▸ TASK DETAILS: The data below holds the lines to copy: everything from the line containing "right ankle: (1107, 932)" to the line containing "left eye: (1032, 664)", both ends included, set down exactly.

▸ DATA UNDER STUDY:
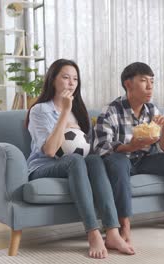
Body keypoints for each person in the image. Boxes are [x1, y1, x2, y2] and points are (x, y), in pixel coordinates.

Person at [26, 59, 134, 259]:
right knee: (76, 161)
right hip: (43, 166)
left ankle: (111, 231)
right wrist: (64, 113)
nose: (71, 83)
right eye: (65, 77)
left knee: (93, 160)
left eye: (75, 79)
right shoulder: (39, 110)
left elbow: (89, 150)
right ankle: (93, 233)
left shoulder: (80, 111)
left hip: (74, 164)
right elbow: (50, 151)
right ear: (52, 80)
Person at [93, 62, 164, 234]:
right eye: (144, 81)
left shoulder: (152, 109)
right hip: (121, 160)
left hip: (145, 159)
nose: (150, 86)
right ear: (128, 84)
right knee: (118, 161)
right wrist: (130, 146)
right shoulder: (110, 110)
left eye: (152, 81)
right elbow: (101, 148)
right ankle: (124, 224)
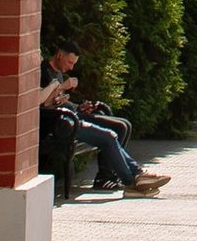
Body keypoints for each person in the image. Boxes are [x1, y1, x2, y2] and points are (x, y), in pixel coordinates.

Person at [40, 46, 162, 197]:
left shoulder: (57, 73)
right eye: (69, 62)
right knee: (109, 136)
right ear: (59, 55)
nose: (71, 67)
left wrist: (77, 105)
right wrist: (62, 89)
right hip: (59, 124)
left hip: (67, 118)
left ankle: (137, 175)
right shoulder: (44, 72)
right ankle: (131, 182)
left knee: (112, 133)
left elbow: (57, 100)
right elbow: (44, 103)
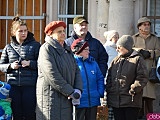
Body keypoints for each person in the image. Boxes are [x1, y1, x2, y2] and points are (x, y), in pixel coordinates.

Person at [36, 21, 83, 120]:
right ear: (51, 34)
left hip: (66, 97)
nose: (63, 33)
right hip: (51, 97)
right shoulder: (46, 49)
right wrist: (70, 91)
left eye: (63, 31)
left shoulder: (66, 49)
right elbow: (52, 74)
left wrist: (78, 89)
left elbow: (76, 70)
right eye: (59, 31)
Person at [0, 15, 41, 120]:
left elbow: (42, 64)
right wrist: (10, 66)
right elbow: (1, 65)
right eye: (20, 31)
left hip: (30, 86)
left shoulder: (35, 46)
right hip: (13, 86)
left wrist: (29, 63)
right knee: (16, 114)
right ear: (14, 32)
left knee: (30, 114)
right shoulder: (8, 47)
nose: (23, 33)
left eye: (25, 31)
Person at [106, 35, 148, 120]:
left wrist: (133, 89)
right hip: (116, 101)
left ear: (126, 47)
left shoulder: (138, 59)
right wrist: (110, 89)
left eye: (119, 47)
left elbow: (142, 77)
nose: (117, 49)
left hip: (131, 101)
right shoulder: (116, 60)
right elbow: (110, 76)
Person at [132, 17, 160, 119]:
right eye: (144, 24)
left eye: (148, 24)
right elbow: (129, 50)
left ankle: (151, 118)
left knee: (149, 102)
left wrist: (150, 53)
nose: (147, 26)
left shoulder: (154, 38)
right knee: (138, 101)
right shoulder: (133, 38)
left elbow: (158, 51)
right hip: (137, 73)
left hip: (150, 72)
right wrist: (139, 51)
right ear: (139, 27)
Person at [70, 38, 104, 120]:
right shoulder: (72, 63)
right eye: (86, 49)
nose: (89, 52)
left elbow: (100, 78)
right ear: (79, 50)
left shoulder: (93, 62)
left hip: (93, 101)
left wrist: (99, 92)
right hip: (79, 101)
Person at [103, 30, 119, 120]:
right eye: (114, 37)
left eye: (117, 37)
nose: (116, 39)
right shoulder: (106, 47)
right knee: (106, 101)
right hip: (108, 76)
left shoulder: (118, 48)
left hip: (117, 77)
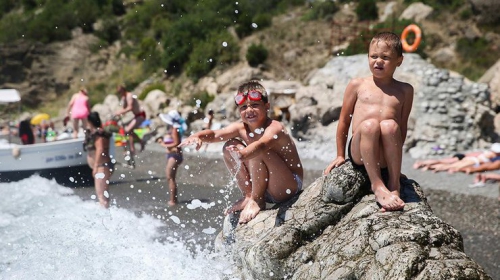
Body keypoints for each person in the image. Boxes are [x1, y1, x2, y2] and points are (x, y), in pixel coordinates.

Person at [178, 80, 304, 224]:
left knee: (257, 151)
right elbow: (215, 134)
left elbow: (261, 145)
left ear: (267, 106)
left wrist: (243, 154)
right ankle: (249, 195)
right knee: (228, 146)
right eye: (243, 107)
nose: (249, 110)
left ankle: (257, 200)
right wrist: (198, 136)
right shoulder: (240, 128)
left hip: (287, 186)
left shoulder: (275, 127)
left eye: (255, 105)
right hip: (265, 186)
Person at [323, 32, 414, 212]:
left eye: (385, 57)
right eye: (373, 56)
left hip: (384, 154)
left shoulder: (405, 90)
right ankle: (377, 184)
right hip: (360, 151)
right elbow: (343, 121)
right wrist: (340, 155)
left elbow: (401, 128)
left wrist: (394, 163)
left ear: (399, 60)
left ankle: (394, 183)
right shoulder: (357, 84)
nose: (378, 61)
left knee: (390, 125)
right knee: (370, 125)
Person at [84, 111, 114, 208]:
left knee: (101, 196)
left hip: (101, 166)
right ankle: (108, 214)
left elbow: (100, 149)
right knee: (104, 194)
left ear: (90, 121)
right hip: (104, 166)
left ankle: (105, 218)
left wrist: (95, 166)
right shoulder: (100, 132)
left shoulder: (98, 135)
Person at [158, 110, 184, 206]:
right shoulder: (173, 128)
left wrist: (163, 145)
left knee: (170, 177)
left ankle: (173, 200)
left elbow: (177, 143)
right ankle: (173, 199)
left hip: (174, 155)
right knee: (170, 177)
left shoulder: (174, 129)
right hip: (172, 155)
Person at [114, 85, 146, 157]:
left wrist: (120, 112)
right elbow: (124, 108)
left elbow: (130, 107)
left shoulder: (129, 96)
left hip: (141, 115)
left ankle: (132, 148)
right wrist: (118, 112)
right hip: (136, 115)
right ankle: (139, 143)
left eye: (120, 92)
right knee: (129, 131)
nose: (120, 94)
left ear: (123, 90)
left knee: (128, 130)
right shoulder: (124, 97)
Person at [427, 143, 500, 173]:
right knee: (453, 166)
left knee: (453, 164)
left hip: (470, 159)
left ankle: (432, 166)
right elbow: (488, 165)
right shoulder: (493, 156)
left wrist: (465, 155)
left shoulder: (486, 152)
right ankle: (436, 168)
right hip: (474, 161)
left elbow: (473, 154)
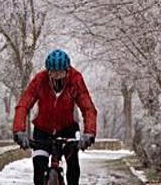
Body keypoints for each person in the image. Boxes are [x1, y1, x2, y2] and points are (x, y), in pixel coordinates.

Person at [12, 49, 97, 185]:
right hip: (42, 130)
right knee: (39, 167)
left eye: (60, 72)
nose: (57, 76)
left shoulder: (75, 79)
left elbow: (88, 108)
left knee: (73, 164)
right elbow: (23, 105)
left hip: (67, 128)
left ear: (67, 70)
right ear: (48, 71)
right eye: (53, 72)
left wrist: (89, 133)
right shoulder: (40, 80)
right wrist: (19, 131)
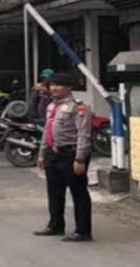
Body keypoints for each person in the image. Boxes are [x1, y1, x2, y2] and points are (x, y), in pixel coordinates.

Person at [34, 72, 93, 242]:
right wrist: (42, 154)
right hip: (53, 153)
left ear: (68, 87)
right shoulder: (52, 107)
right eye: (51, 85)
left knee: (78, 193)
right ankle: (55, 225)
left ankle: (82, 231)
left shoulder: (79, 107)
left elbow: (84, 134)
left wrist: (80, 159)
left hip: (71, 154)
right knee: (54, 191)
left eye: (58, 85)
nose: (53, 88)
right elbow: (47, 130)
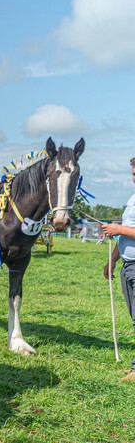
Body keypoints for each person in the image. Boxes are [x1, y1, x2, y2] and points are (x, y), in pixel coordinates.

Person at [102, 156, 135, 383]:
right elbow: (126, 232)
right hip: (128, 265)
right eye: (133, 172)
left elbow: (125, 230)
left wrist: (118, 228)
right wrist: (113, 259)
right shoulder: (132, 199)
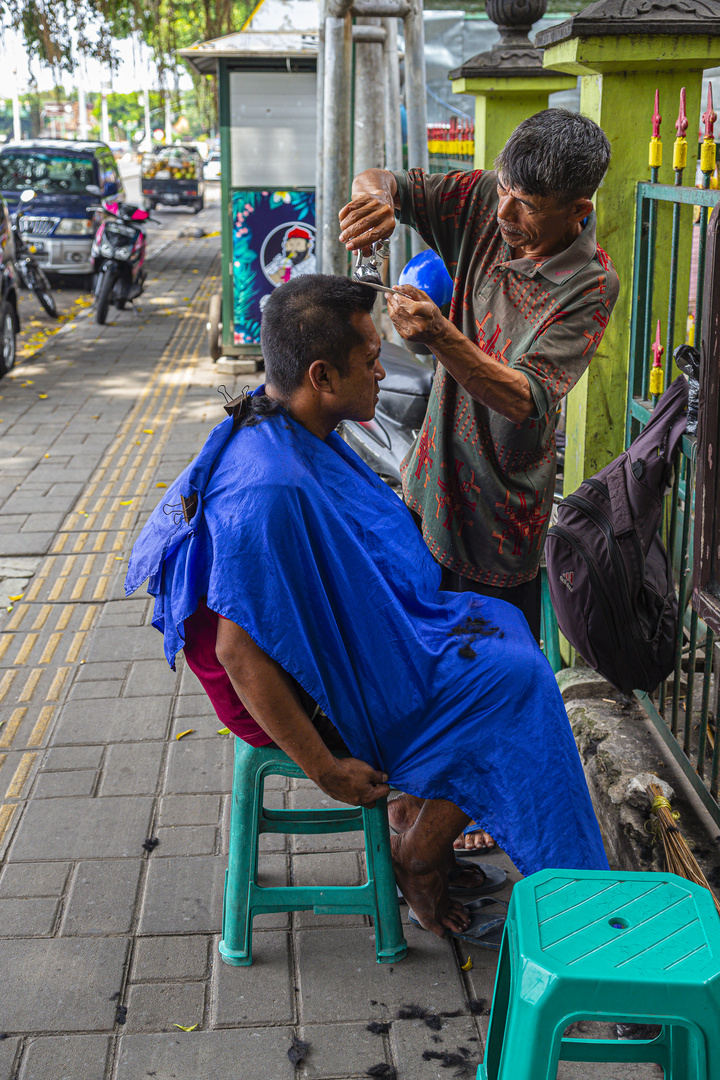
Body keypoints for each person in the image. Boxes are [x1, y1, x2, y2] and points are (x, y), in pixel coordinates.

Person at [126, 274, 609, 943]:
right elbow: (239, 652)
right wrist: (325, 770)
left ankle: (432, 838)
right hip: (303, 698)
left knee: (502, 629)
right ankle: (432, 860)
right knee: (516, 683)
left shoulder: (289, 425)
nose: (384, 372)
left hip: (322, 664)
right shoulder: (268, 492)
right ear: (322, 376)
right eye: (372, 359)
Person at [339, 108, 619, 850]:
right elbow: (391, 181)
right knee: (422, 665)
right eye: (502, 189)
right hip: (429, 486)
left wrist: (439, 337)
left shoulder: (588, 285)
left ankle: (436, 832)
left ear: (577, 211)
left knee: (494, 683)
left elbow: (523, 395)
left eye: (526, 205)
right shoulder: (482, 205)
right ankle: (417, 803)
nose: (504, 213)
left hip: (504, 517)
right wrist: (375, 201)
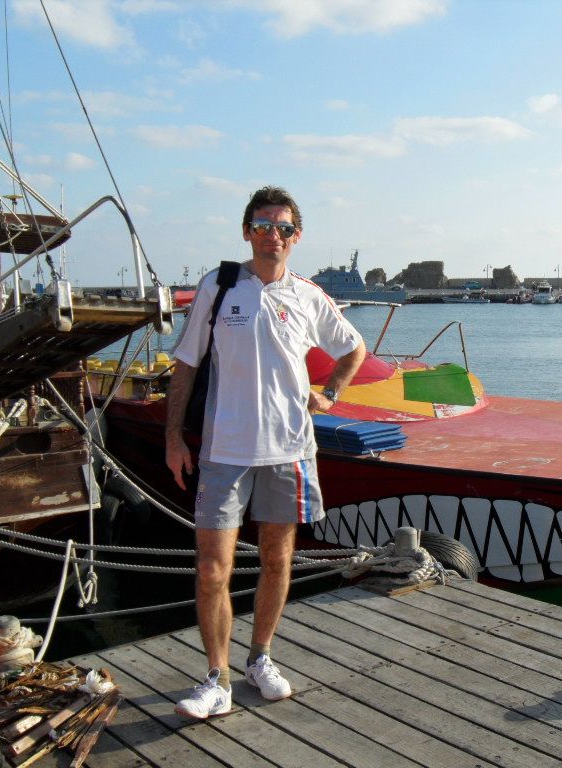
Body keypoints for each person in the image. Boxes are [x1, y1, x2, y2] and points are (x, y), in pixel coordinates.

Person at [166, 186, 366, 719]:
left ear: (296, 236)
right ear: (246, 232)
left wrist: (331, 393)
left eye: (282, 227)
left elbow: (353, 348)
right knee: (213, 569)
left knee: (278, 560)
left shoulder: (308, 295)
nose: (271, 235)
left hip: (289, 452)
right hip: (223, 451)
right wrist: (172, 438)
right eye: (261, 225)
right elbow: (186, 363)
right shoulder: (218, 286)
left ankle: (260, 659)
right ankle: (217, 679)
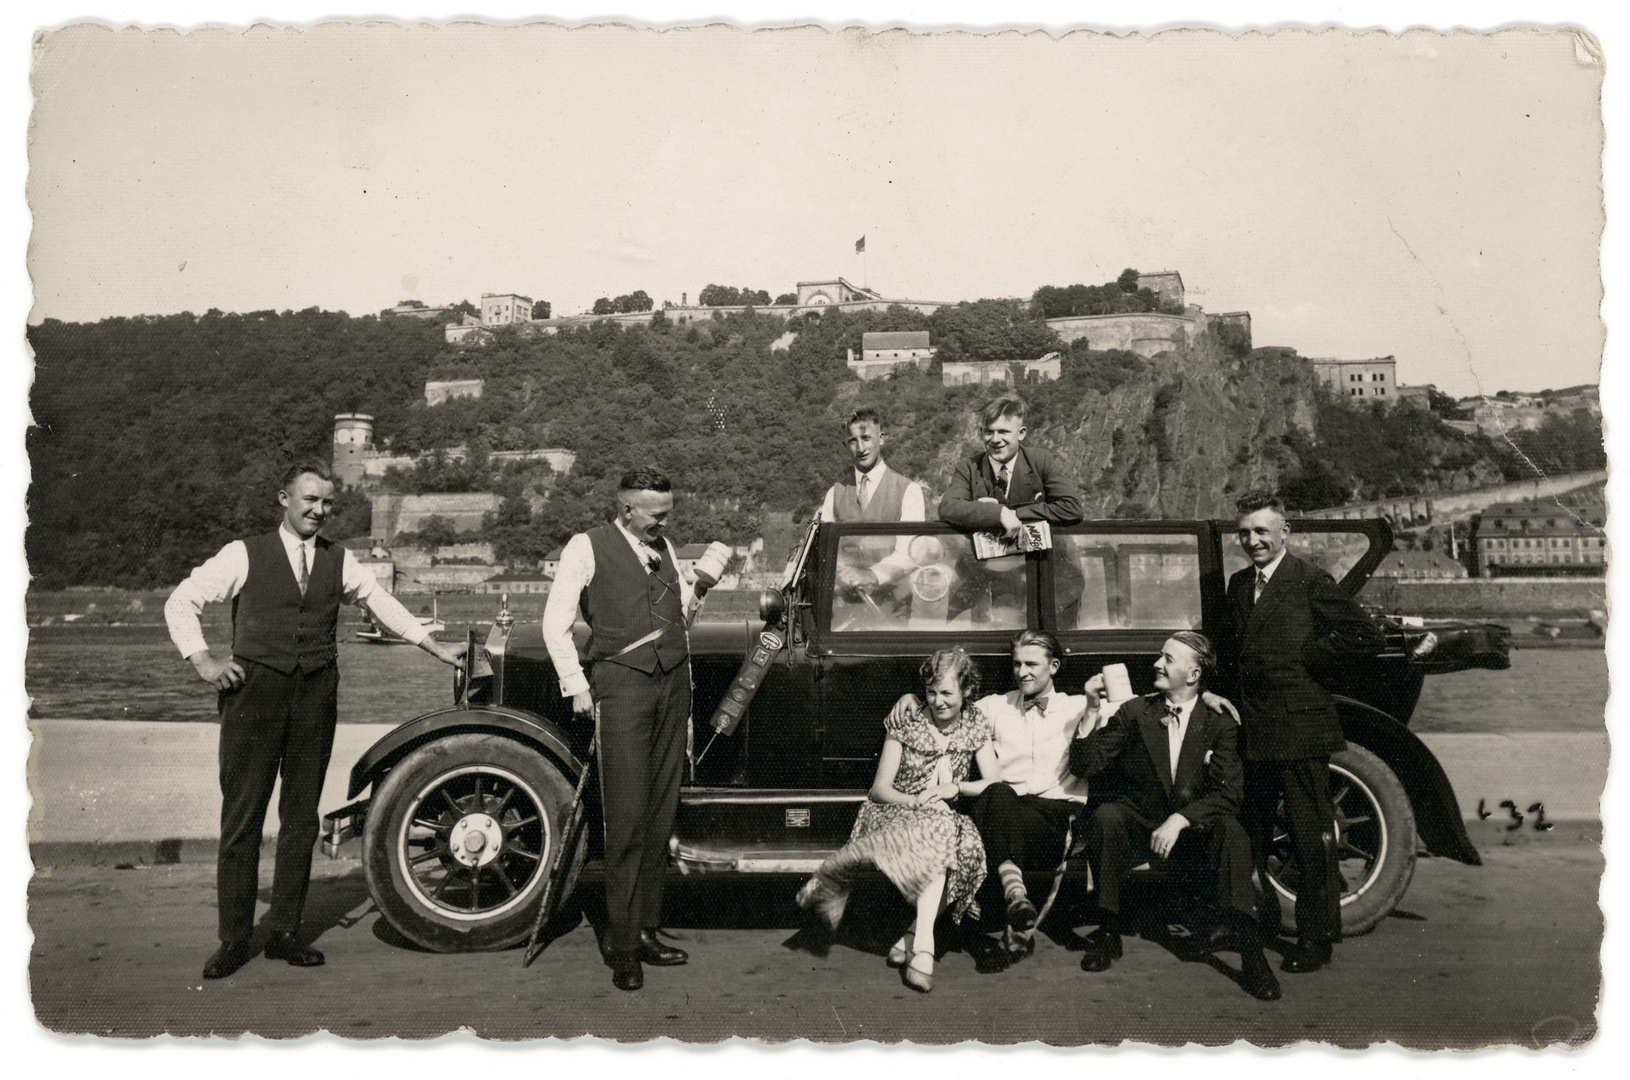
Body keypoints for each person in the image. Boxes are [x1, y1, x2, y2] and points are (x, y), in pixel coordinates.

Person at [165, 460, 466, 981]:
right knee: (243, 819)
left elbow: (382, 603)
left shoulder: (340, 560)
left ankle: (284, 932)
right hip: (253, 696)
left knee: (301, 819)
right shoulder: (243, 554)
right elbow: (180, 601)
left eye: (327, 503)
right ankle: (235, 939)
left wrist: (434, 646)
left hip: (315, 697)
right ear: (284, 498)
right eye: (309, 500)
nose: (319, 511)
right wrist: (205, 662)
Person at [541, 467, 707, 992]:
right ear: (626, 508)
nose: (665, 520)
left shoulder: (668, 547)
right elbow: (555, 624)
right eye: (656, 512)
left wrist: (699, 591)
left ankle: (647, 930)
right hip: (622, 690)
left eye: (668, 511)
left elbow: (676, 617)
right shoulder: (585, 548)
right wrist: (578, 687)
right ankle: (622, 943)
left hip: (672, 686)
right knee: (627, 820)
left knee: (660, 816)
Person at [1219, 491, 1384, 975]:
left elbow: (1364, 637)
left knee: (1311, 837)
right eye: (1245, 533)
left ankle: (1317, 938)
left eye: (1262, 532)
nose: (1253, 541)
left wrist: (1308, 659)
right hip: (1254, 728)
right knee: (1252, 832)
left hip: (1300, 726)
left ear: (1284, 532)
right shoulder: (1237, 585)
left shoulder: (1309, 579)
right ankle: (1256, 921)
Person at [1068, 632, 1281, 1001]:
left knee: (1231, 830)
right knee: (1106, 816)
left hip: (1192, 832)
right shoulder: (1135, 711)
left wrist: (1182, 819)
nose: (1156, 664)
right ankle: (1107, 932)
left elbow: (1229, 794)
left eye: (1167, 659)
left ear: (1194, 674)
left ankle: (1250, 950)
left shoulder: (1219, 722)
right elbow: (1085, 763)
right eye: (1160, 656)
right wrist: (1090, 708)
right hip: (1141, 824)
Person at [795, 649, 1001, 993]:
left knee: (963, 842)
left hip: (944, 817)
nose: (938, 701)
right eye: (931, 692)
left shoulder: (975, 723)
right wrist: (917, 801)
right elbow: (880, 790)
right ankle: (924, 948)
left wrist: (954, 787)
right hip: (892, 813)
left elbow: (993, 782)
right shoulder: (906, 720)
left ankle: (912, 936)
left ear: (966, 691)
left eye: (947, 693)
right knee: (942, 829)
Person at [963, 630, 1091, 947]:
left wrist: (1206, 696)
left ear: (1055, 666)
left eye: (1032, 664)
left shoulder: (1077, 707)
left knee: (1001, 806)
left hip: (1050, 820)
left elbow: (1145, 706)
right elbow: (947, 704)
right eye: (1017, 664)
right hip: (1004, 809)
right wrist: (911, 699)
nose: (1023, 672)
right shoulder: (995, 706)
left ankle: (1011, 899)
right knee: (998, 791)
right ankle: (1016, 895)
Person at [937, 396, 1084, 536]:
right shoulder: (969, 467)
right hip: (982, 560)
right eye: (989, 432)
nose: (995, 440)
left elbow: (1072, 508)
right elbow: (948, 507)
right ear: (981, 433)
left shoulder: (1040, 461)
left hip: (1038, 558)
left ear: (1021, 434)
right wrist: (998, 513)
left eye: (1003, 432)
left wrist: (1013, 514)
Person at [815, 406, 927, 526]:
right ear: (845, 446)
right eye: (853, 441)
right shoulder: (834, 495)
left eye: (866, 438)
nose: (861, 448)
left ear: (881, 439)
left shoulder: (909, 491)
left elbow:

▸ EXERCISE OUTPUT:
right ankle: (1107, 932)
left elbow: (1229, 794)
left eye: (1167, 659)
left ear: (1194, 674)
left ankle: (1250, 950)
left shoulder: (1219, 722)
right elbow: (1085, 763)
right eye: (1160, 656)
right wrist: (1090, 708)
right hip: (1141, 824)
Person at [795, 649, 1001, 993]:
left knee: (963, 842)
left hip: (944, 817)
nose: (938, 701)
right eye: (931, 692)
left shoulder: (975, 723)
right wrist: (917, 801)
right elbow: (880, 790)
right ankle: (924, 948)
left wrist: (954, 787)
right hip: (892, 813)
left elbow: (993, 782)
right shoulder: (906, 720)
left ankle: (912, 936)
left ear: (966, 691)
left eye: (947, 693)
right knee: (942, 829)
Person at [963, 630, 1091, 947]:
left wrist: (1206, 696)
left ear: (1055, 666)
left eye: (1032, 664)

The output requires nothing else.